Our just-in-time approach to the curriculum has been another key to our success. We used to frontload material in precalculus, similar to UCSD’s approach. As every math teacher knows, the students want to know why they are learning the material and where they will use it. This is because precalculus is often taught without context, so students don’t understand how it may prepare them for future math or science courses. The just-in-time approach helps them understand and apply it better.
For example, rather than finding the slope of a secant line in the abstract, students are asked questions about how to find the velocity of a falling pumpkin when it hits the ground or the speed of a rocket going through space at a specific point in time. To do this, we need to find the slope of a tangent line, which requires finding the slope of a secant line and the limits of those.

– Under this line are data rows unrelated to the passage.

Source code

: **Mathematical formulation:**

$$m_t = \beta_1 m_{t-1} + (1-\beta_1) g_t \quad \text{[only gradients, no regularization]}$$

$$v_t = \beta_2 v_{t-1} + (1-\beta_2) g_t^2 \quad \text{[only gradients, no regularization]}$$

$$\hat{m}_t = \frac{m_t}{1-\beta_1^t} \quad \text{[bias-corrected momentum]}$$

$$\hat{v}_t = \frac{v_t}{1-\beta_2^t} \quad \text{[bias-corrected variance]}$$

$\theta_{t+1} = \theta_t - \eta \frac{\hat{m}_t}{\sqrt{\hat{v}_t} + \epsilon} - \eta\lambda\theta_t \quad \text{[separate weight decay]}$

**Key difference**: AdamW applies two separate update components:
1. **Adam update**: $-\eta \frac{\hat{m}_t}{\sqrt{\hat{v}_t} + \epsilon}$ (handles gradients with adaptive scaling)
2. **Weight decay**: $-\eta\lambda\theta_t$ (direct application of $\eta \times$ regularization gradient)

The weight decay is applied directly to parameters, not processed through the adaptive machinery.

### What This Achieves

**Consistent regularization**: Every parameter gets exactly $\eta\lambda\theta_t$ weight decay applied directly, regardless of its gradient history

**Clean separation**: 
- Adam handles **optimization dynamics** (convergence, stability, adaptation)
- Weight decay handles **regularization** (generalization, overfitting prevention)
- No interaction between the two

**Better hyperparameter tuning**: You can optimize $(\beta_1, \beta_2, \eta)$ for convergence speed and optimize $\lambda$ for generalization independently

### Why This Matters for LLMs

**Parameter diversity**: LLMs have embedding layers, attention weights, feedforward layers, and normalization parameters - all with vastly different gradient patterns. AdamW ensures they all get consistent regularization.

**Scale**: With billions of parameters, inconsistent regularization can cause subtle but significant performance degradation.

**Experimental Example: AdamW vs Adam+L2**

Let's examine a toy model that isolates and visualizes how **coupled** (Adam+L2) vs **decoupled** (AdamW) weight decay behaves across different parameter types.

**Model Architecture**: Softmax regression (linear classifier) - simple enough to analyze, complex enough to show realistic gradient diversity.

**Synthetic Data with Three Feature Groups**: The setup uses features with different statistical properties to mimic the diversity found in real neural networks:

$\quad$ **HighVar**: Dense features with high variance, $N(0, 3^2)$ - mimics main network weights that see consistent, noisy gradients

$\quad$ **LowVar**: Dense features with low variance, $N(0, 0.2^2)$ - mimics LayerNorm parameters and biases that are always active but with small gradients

Plus there are topics in precalculus such as matrices, determinants, vectors and solving nonlinear systems of equations that students don’t need for Calculus I. Any teacher who has taught Calculus II and Calculus III — where these topics are used — will tell you that they have to review those topics in class. So we teach them there, continuing the just-in-time approach.
What is clear to us is that our students are college students. They are here because they want a higher education. We have decided to turn the mirror around and look at our practices rather than focus on their math background to see how we can best support them.
Marshall, Ed.D., is dean of math, science and engineering at Cuyamaca College. Polakoski, Ed.D., is mathematics department co-chair at Cuyamaca College.